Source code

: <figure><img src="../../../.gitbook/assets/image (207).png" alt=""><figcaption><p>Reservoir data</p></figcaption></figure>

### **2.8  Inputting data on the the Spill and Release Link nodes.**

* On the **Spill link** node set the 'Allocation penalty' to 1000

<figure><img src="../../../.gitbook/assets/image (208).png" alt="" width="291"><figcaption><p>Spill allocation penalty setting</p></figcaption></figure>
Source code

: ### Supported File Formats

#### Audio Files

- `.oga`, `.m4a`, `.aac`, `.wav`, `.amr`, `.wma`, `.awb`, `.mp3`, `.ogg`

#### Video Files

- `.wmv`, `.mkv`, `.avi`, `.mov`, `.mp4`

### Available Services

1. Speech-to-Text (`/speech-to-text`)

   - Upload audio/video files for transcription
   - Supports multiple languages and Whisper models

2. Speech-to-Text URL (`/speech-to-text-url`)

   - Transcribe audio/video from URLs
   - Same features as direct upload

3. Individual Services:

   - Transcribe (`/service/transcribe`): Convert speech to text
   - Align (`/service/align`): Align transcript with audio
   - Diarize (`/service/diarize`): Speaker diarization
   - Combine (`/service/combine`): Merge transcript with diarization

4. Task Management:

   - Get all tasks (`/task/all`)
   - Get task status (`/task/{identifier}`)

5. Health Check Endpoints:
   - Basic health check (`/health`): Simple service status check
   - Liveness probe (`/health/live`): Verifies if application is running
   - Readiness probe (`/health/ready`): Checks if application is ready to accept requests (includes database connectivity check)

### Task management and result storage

### Work item
Exactly the lines from the one holding "- Readiness probe" through the end of the records above are to be returned, and nothing else.

### Exercise solution
   - Readiness probe (`/health/ready`): Checks if application is ready to accept requests (includes database connectivity check)

### Task management and result storage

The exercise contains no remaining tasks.